• _Exercise material_
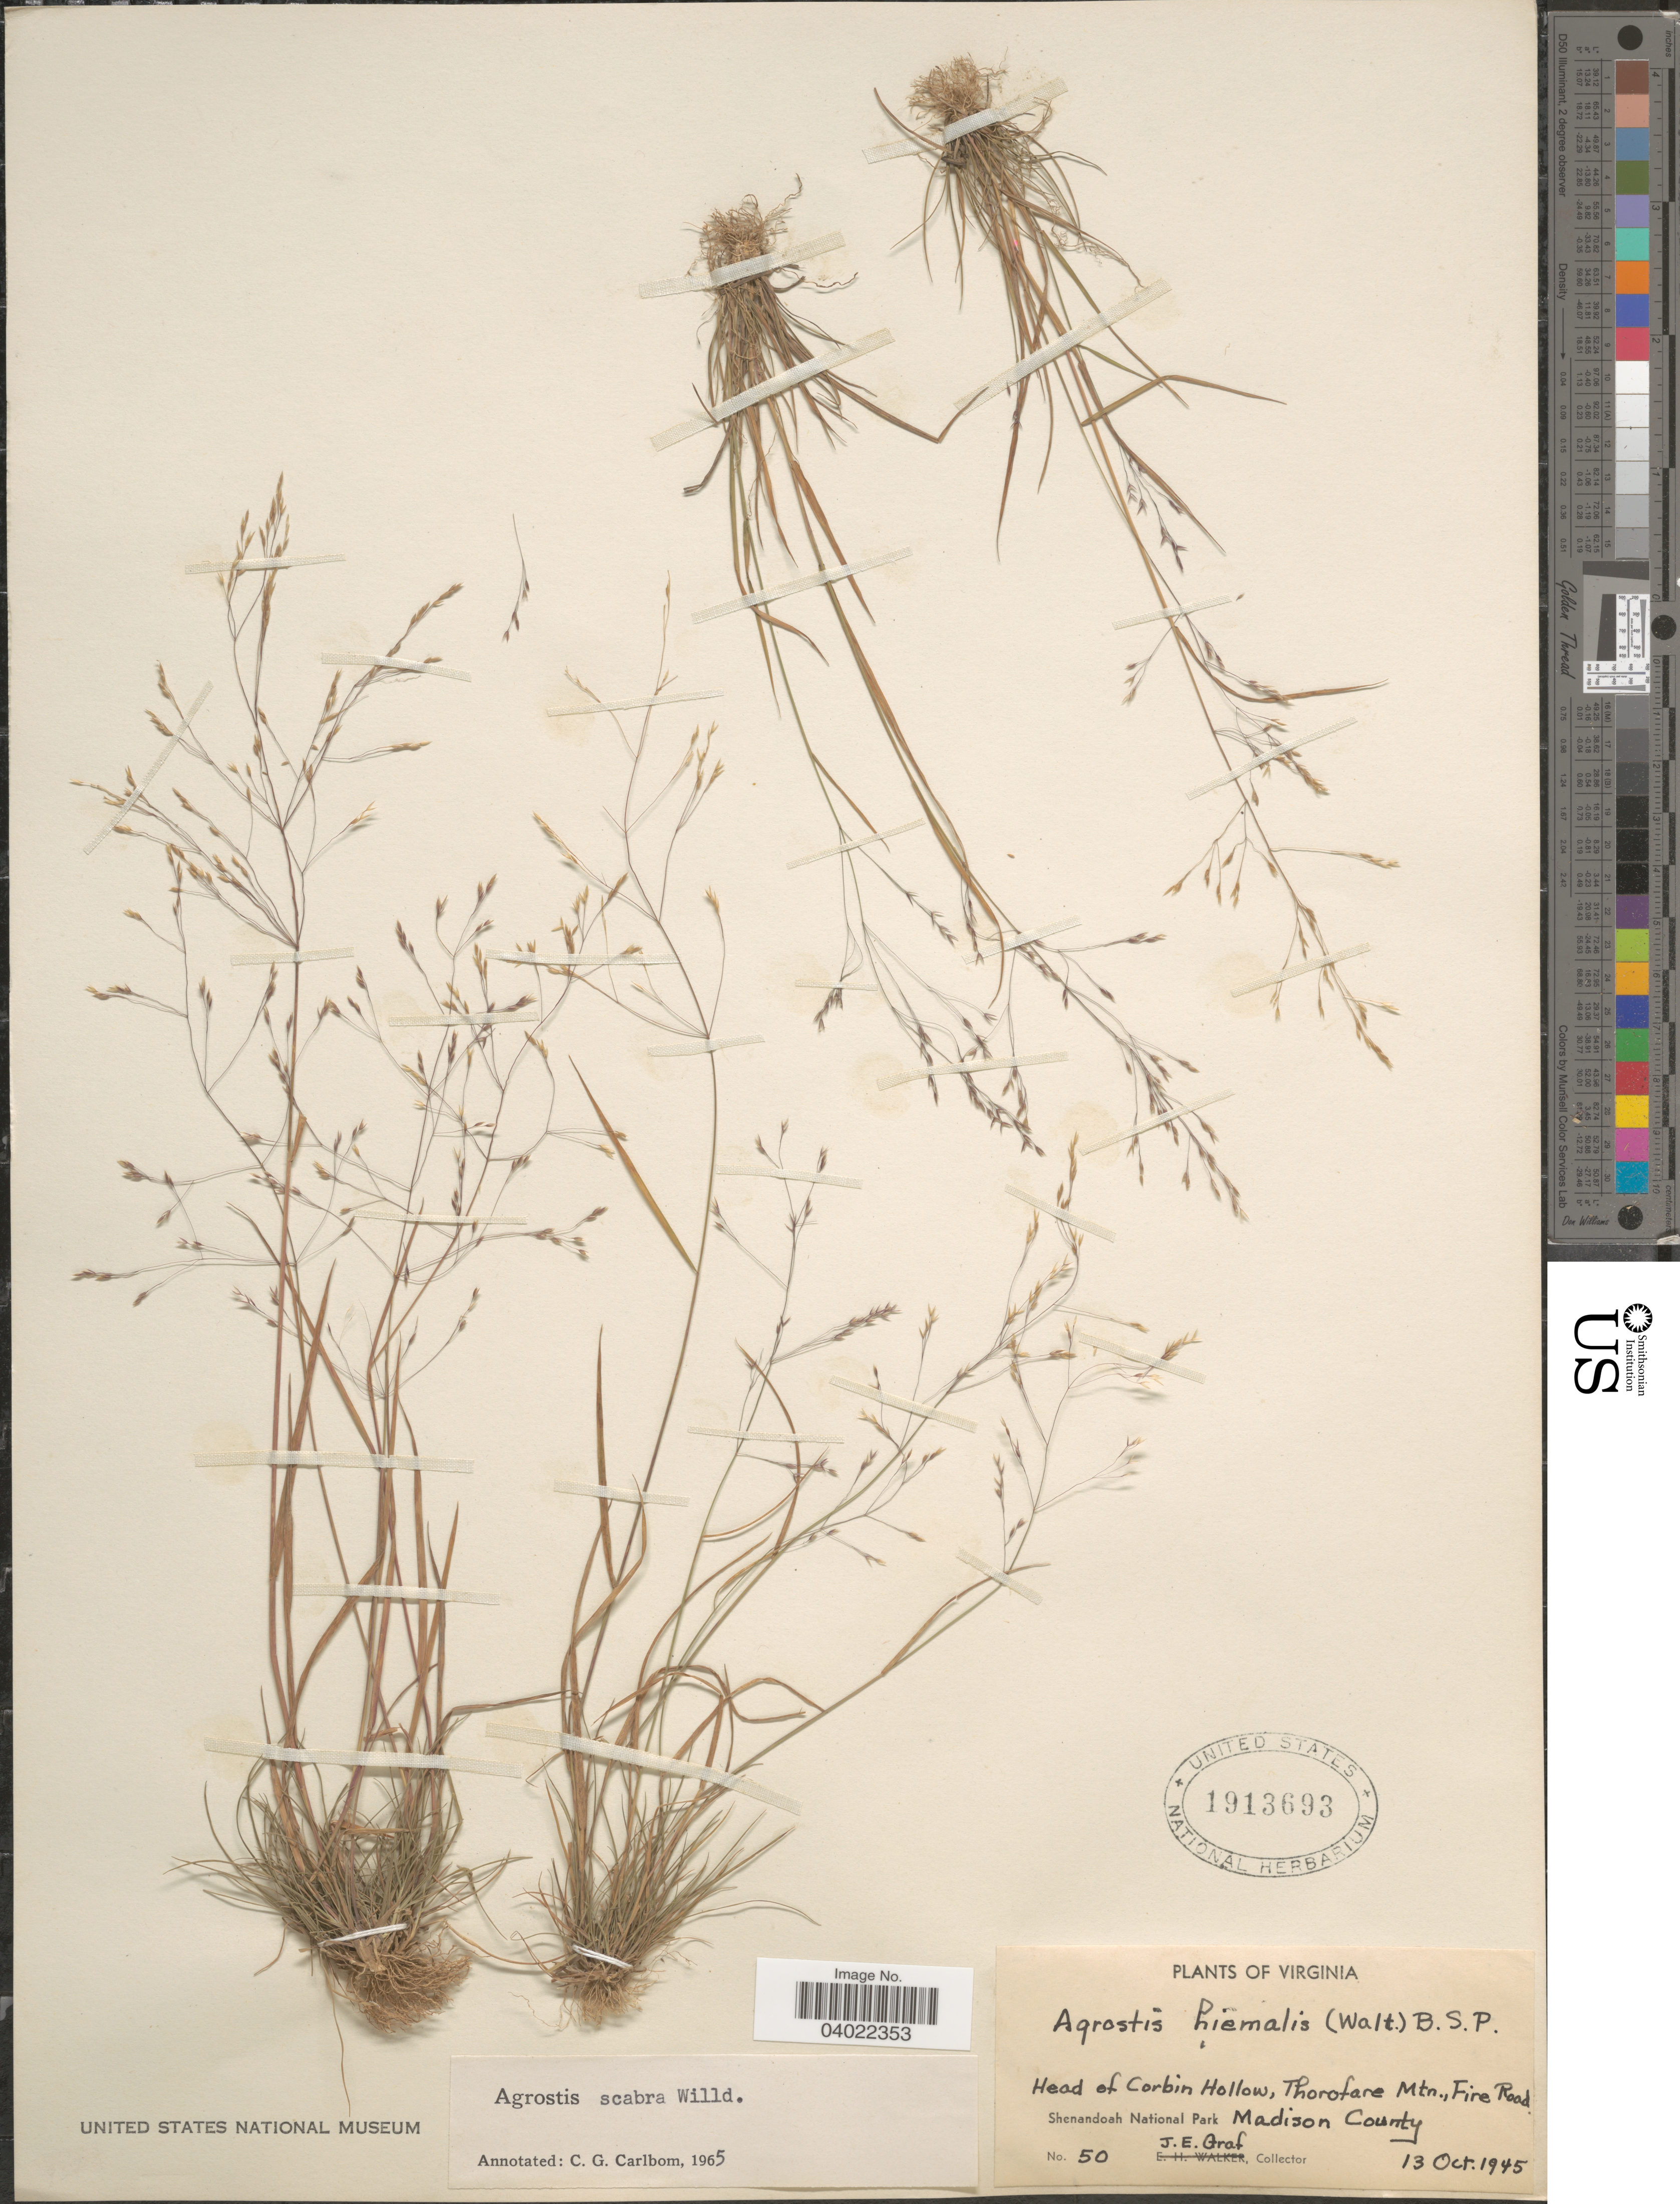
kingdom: Plantae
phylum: Tracheophyta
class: Liliopsida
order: Poales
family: Poaceae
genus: Agrostis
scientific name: Agrostis scabra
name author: Willd.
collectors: J. Graf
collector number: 50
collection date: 1945-10-13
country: United States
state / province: Virginia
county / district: Madison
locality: Head of Corbin Hollow, Thorofare Mtn., Fire Road. Madison County. Shenandoah National Park.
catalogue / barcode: US 1913693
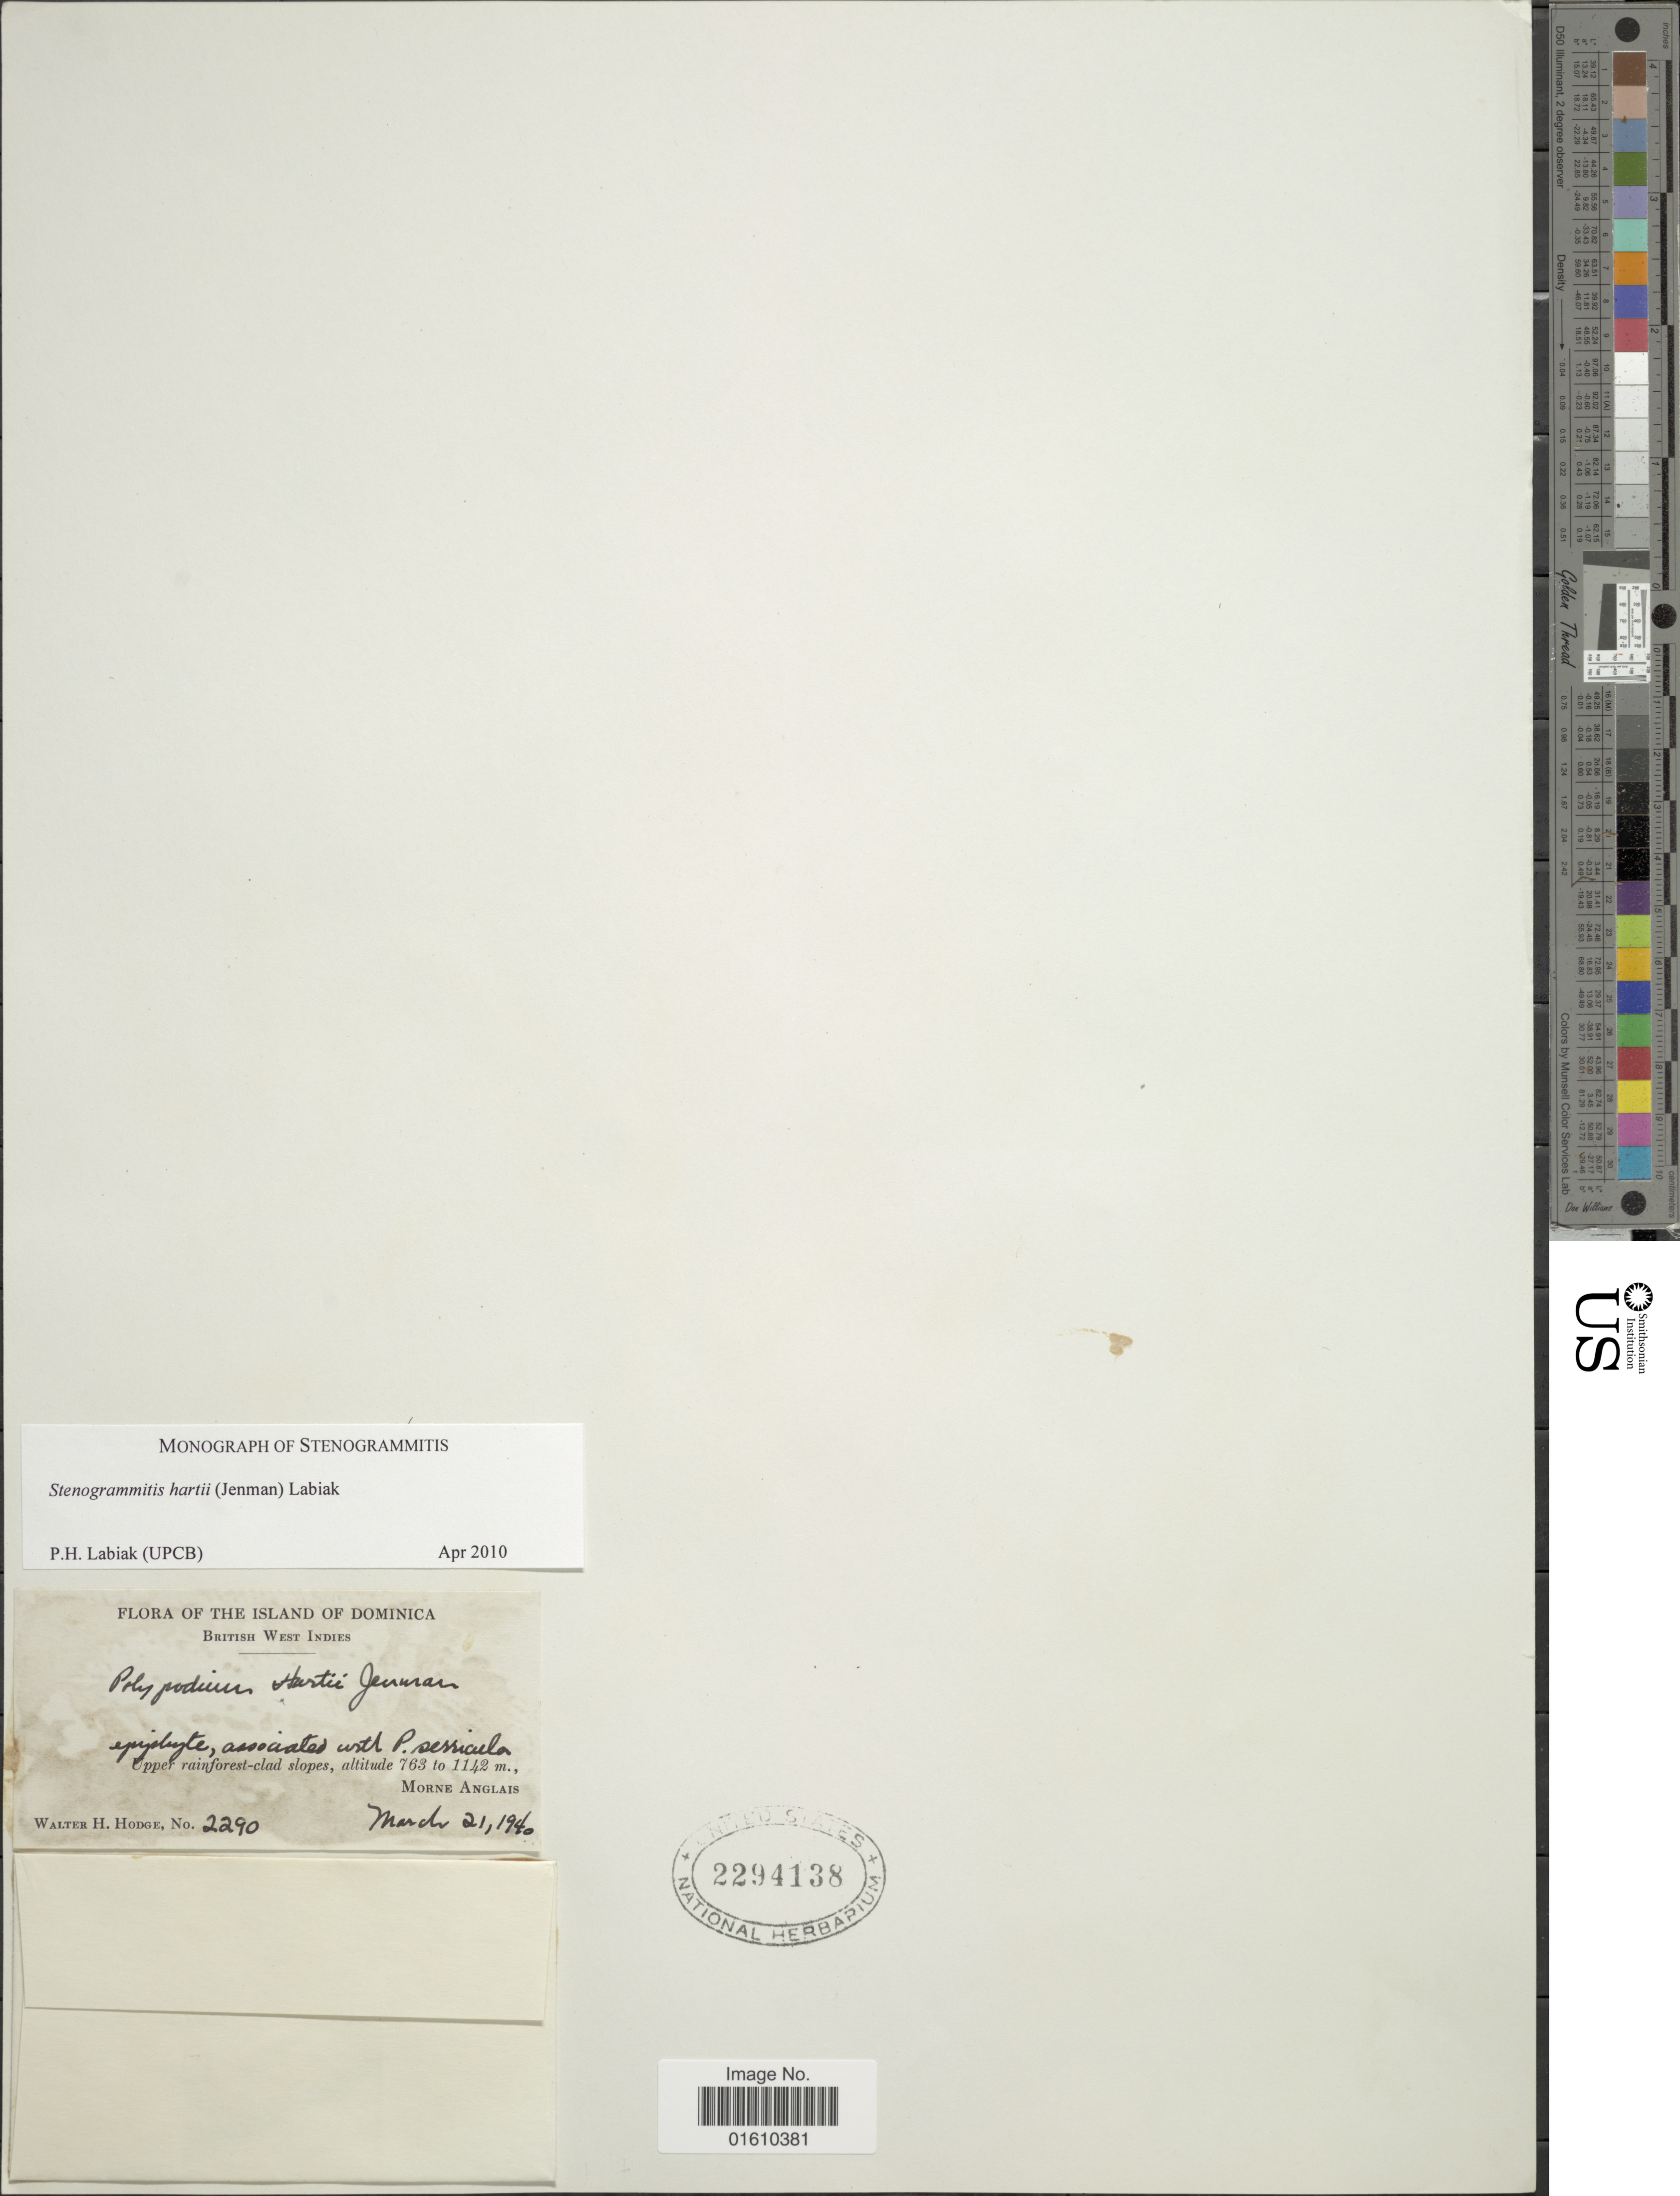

• _Problem to solve_
Retype everything from the line containing "name author: Willd." down to the end of the entries, including both ends. Leave the pictures out.

• _Output of the task_
name author: Willd.
collectors: J. Graf
collector number: 50
collection date: 1945-10-13
country: United States
state / province: Virginia
county / district: Madison
locality: Head of Corbin Hollow, Thorofare Mtn., Fire Road. Madison County. Shenandoah National Park.
catalogue / barcode: US 1913693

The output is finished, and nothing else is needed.